◆ DATASET RECORDS
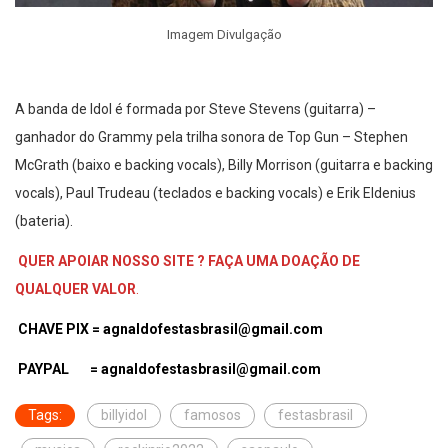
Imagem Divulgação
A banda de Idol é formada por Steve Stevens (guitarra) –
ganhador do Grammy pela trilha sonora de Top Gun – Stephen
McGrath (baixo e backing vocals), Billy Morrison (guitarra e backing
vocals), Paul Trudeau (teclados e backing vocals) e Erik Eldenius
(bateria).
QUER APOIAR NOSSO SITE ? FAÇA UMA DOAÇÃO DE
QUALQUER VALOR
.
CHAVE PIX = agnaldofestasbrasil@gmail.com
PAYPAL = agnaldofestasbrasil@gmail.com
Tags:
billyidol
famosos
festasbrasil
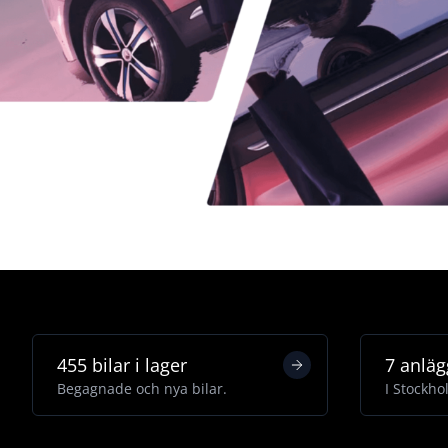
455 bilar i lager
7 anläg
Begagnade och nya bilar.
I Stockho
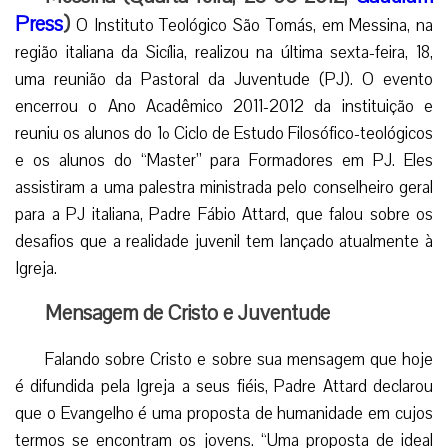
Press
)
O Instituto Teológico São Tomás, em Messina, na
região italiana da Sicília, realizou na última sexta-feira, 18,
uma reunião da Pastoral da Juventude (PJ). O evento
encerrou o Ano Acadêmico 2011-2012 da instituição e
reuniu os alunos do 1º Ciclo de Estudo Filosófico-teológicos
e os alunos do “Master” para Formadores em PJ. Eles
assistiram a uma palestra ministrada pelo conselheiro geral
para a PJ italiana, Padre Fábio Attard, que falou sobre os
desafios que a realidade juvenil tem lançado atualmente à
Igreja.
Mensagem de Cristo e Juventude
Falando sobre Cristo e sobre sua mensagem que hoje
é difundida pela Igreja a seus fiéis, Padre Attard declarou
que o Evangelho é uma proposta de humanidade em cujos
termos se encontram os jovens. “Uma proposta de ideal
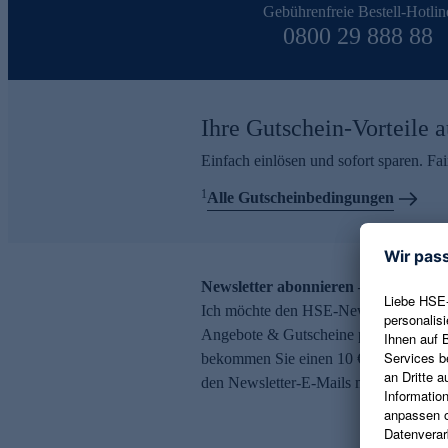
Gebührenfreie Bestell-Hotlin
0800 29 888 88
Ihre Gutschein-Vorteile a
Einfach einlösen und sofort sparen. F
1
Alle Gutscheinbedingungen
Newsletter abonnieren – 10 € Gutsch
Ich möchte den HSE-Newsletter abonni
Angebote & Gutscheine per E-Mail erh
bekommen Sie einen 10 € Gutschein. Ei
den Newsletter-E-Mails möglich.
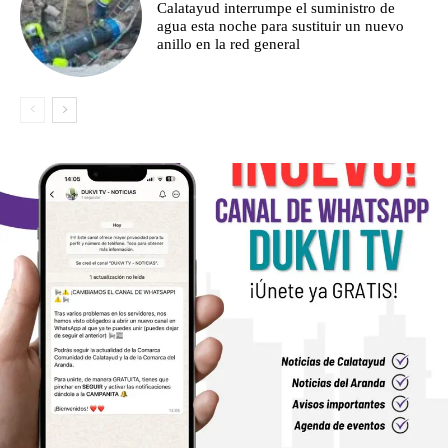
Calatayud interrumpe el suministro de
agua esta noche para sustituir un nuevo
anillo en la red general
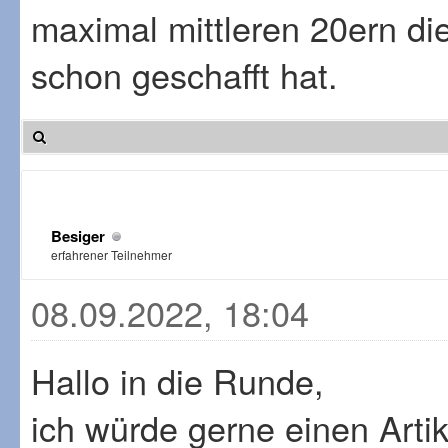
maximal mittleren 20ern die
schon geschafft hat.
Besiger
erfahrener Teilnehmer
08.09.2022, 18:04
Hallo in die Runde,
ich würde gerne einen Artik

--

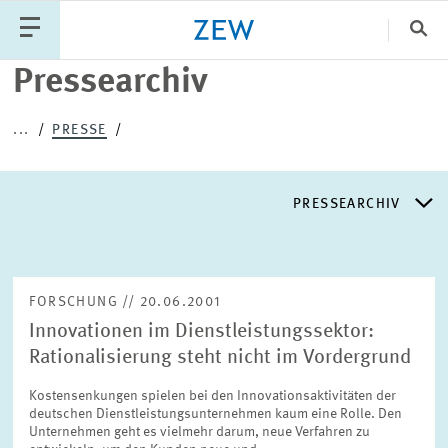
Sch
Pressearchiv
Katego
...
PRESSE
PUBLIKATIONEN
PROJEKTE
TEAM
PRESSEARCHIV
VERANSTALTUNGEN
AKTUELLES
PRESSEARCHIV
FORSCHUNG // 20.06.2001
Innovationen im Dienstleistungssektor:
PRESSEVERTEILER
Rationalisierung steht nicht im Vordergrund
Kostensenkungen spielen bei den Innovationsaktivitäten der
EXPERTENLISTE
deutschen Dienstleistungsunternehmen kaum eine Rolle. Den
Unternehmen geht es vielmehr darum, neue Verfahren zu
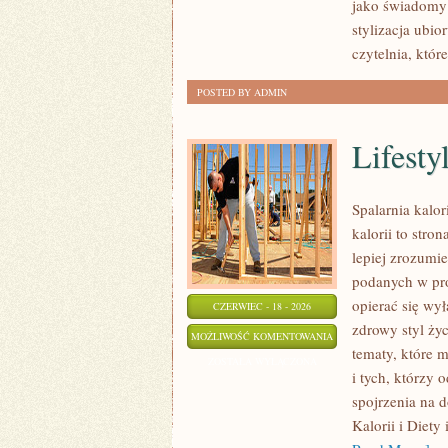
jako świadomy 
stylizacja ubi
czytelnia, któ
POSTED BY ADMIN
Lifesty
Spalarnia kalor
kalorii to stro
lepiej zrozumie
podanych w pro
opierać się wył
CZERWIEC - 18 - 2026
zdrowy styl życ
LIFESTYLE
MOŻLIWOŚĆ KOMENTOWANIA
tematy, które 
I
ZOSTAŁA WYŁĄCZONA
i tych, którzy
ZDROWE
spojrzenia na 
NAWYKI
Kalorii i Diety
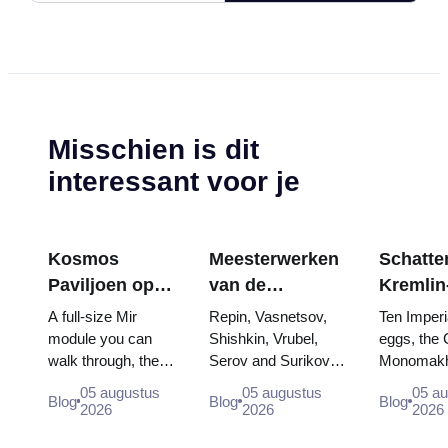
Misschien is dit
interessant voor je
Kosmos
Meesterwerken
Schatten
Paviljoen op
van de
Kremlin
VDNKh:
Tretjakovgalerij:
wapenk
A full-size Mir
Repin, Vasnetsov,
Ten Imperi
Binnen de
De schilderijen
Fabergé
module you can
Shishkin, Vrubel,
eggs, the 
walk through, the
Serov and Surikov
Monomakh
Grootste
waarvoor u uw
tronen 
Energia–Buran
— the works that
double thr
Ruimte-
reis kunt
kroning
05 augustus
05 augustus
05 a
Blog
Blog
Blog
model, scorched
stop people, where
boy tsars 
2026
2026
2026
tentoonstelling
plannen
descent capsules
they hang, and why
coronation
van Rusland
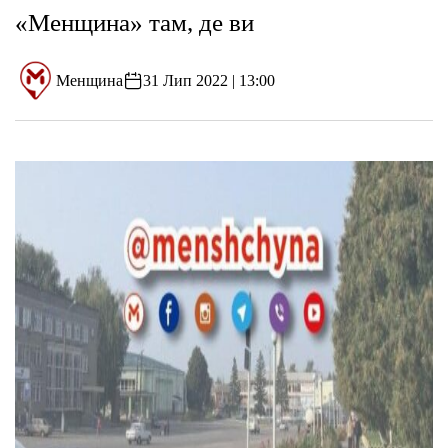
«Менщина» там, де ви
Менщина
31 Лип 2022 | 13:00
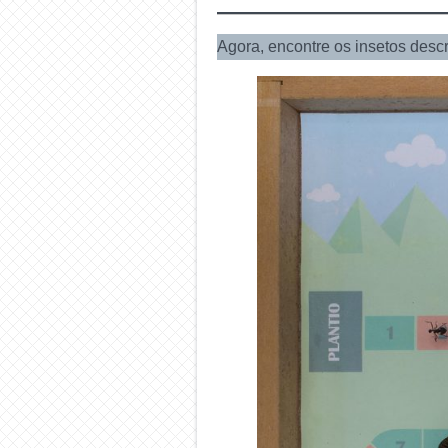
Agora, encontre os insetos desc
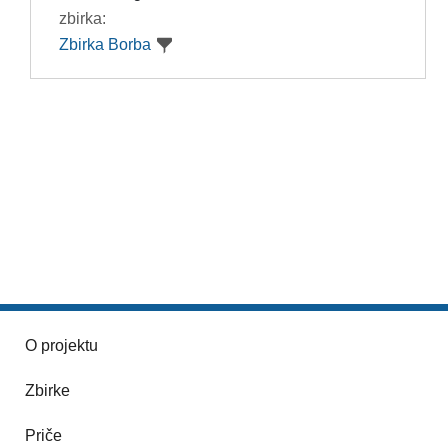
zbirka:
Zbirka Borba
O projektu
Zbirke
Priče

==

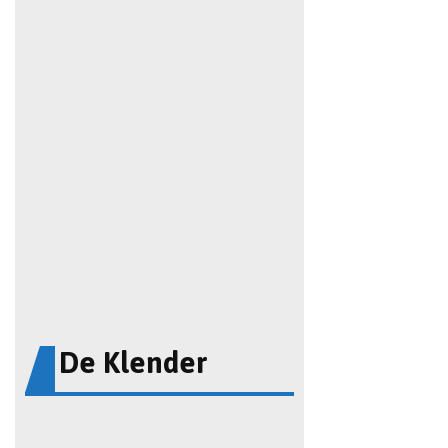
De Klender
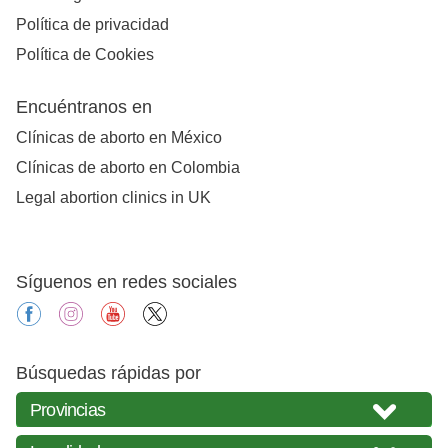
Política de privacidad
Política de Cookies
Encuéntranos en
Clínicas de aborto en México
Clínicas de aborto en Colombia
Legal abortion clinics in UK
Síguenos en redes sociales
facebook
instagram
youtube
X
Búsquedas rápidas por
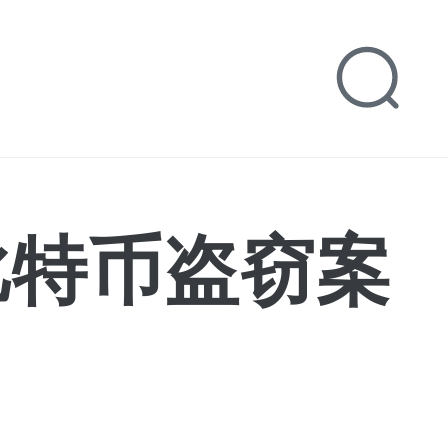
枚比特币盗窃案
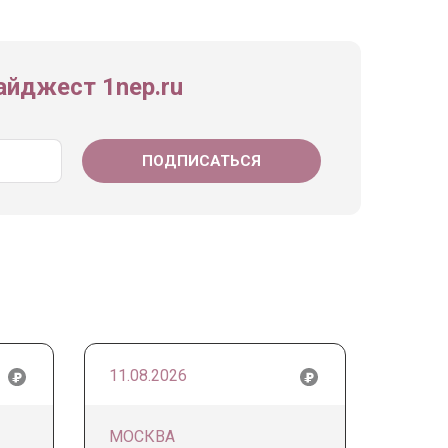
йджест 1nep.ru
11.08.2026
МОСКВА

◆ JOB ITEM
From the entries above, copy exactly the lines starting at the one with "é difundida pela" and stopping at the one with "bekommen Sie einen 10 € Gutschein. Ei", keeping both ends. Drop the pictures.

◆ SOLUTION TO THIS EXERCISE
é difundida pela Igreja a seus fiéis, Padre Attard declarou
que o Evangelho é uma proposta de humanidade em cujos
termos se encontram os jovens. “Uma proposta de ideal
Gebührenfreie Bestell-Hotlin
0800 29 888 88
Ihre Gutschein-Vorteile a
Einfach einlösen und sofort sparen. F
1
Alle Gutscheinbedingungen
Newsletter abonnieren – 10 € Gutsch
Ich möchte den HSE-Newsletter abonni
Angebote & Gutscheine per E-Mail erh
bekommen Sie einen 10 € Gutschein. Ei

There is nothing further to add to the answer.